Except for images, print the whole listing verbatim.

The data -
*** Block opens ***

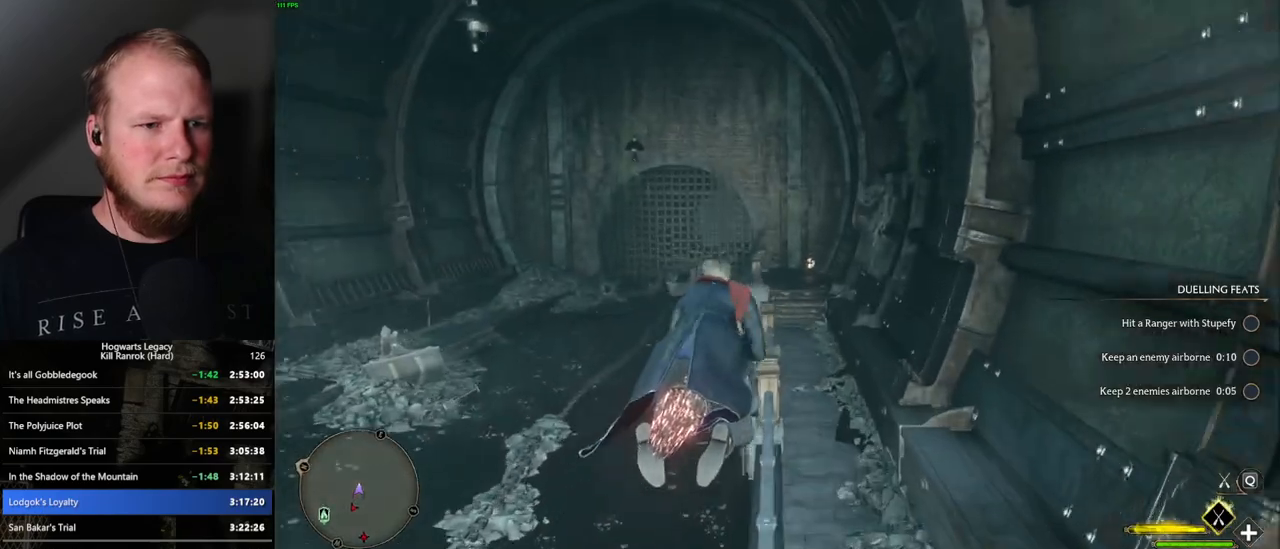
{"keys": ["w"], "mouse": ["left"], "events": []}
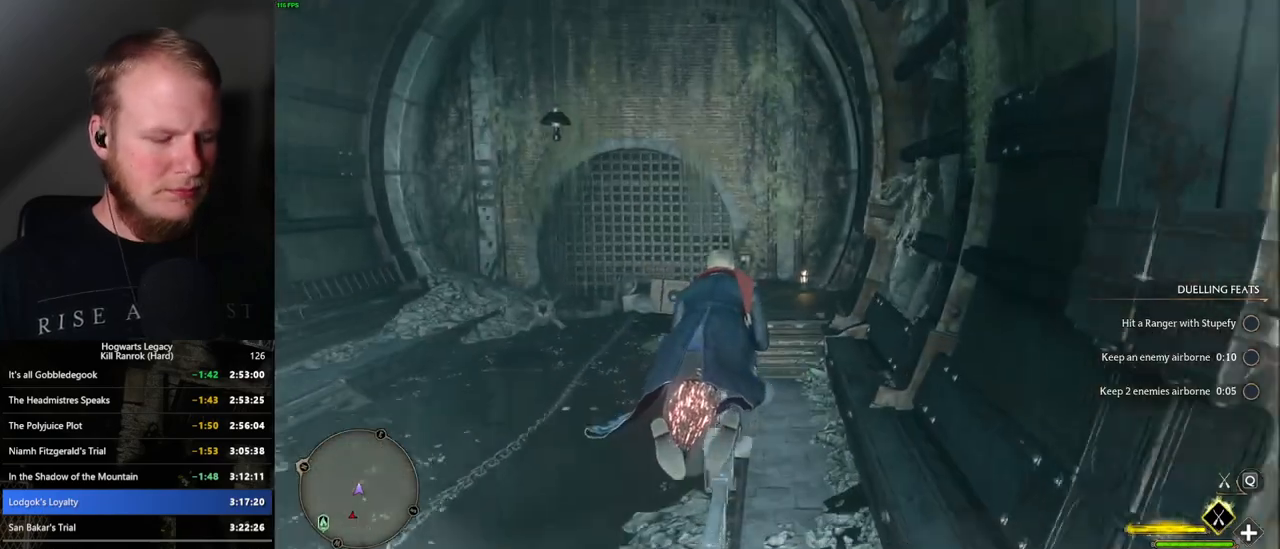
{"keys": ["ctrl_l", "w"], "mouse": ["left"], "events": [[350, "ctrl_l", "down"]]}
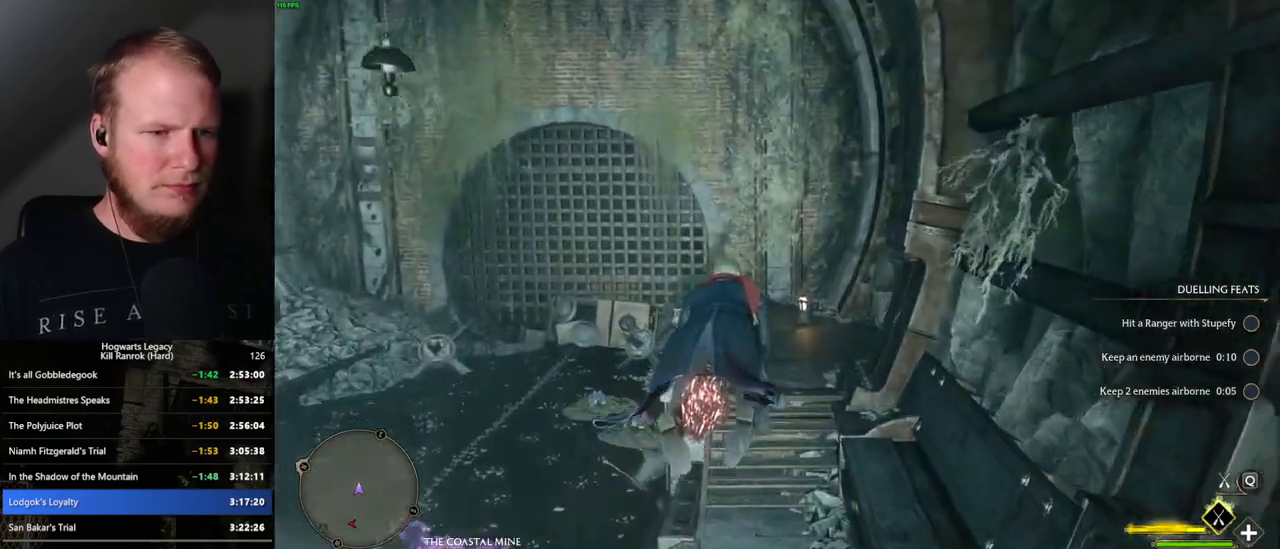
{"keys": ["ctrl_l", "w"], "mouse": [], "events": [[300, "mouse_left", "up"], [334, "b", "down"], [500, "b", "up"]]}
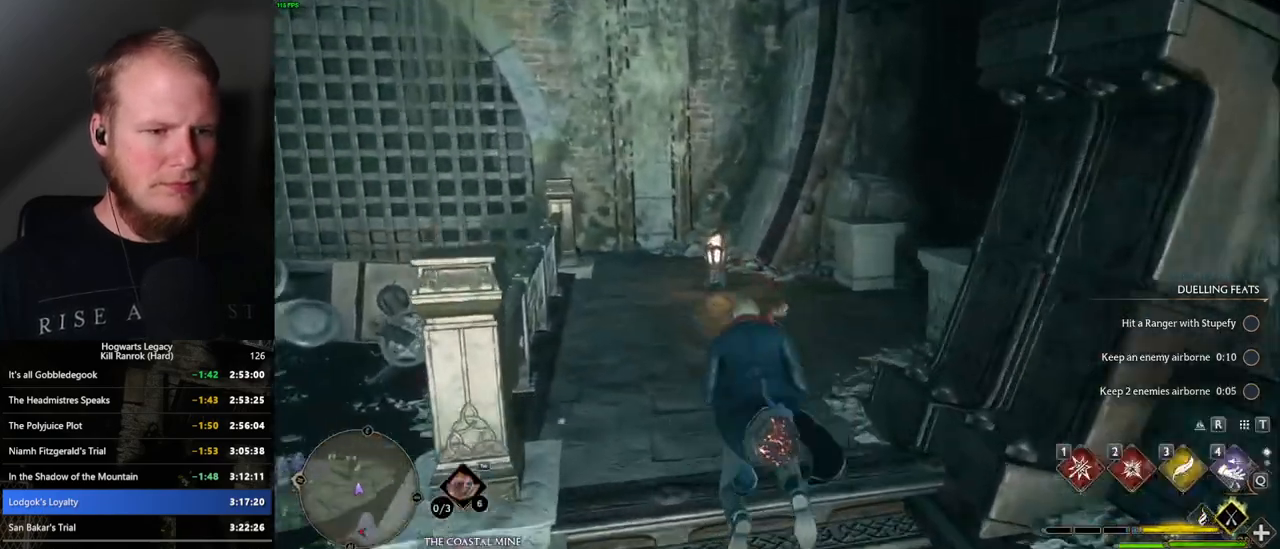
{"keys": ["w"], "mouse": [], "events": [[67, "ctrl_l", "up"]]}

*** Block closes ***

Written response -
{"keys": ["w"], "mouse": ["left"], "events": []}
{"keys": ["ctrl_l", "w"], "mouse": ["left"], "events": [[350, "ctrl_l", "down"]]}
{"keys": ["ctrl_l", "w"], "mouse": [], "events": [[300, "mouse_left", "up"], [334, "b", "down"], [500, "b", "up"]]}
{"keys": ["w"], "mouse": [], "events": [[67, "ctrl_l", "up"]]}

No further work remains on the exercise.